How Drinking Water Increases Your Energy
Water accounts for approximately 60% of your body weight. Your organs and all vital systems require water in order to function properly. Dehydration, even at minor levels, can cause various bodily systems to slow down, making you to feel sluggish, tired and irritable.

If you're in need of a quick "pick-me-up" try drinking a glass or two of water. Besides giving you an energy boost and fighting off fatigue, drinking water also produces many other benefits such as warding off headaches, increasing metabolism and aiding in clearer skin.

How Much Water Should You Drink?
The Mayo Clinic recommends that the average healthy adult should consume 8 to 9 cups of water per day. However, you'll need to increase your intake if you're exercising, pregnant, breastfeeding or experiencing excessive perspiration due to a hot climate.

Fluid-Rich Foods
For added health benefits, the CDC suggests consuming fluid-rich foods in addition to your water intake. Foods such as broths, soups, celery, tomatoes, melons and oranges are 85-95% water.

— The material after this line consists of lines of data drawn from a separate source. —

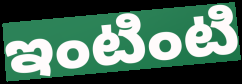
ఇంటింటి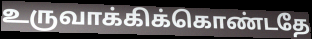
உருவாக்கிக்கொண்டதேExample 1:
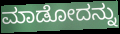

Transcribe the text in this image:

ಮಾಡೋದನ್ನು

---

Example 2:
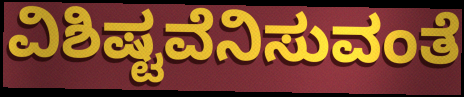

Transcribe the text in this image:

ವಿಶಿಷ್ಟವೆನಿಸುವಂತೆ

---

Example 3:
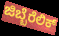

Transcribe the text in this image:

ಜಿಬ್ಬೆರೆಲಿಕ್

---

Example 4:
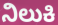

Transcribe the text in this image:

ನಿಲುಕಿ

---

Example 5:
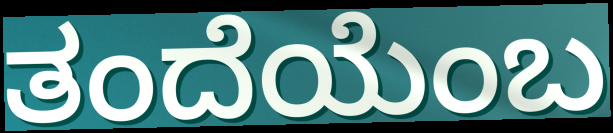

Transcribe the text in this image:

ತಂದೆಯೆಂಬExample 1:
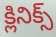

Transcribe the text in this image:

క్లినిక్స్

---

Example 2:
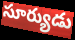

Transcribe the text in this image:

సూర్యుడు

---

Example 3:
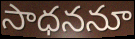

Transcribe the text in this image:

సాధననూ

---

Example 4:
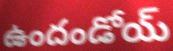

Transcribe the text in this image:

ఉందండోయ్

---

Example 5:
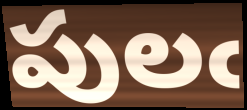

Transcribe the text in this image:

పులఁ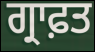
ਗ੍ਰਾਫ਼ਤ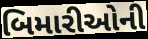
બિમારીઓનીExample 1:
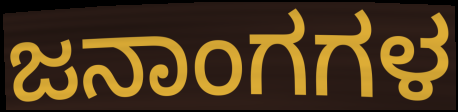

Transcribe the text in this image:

ಜನಾಂಗಗಳ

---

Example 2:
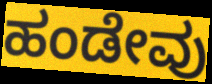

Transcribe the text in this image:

ಹಂಡೇವು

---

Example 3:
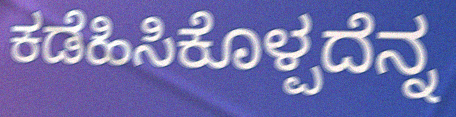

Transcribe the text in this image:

ಕಡೆಹಿಸಿಕೊಳ್ಪದೆನ್ನ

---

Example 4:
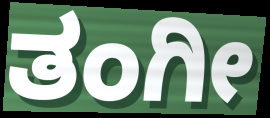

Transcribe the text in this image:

ತಂಗೀ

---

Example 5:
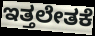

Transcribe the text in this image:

ಇತ್ತಲೇತಕೆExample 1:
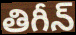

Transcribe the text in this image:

తిగీన్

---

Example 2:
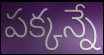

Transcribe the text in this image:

పక్కన్నే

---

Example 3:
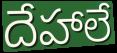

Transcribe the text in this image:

దేహాలే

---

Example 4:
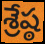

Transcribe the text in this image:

శ్రేష్ఠ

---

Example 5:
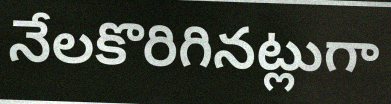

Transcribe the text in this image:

నేలకొరిగినట్లుగా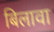
बिलावा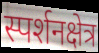
स्पर्शनक्षेत्रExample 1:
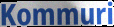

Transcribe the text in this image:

Kommuri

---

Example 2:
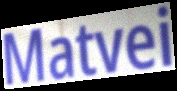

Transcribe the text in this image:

Matvei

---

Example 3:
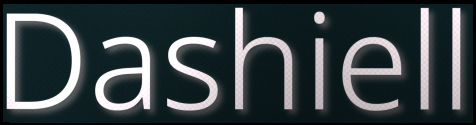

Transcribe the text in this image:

Dashiell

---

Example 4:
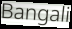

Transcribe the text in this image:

Bangali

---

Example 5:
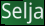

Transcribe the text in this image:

Selja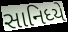
સાનિધ્યે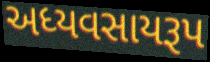
અધ્યવસાયરૂપ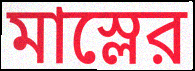
মাস্লেরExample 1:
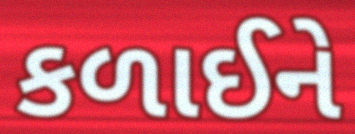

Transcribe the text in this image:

કળાઈને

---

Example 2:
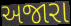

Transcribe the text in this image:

અજારા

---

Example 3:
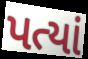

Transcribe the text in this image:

પત્યાં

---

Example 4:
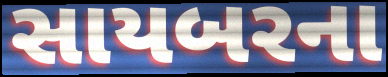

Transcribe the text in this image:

સાયબરના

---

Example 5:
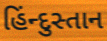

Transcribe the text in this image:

હિંન્દુસ્તાન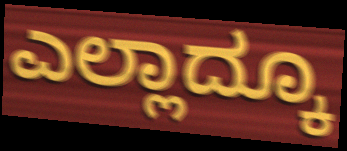
ಎಲ್ಲಾದ್ಕೂ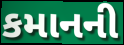
કમાનનીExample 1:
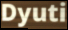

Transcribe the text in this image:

Dyuti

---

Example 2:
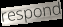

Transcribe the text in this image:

respond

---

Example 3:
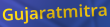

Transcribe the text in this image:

Gujaratmitra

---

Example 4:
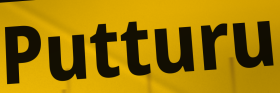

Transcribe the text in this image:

Putturu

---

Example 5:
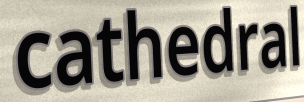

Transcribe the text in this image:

cathedral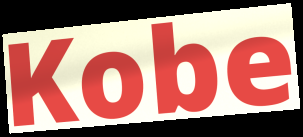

This is an excellent alternative for individuals who aren't crazy about drinking several glasses of water daily.

Do Other Liquids Count Towards Daily Fluid Requirements?
According to Mayo Clinic, yes. Milk, juice, tea, coffee and sodas contribute to fluid requirements. But keep in mind, caffeine is a diuretic. You won't make much progress in terms of staying hydrated by drinking caffeinated beverages such as coffee and soda.

To avoid dehydration don't wait until you're thirsty before consuming water or other fluids. Many experts maintain that if you hold off drinking water until your thirsty there's a good chance that you're slightly dehydrated. Why? Because thirst is your body's signal that you're in need of fluids.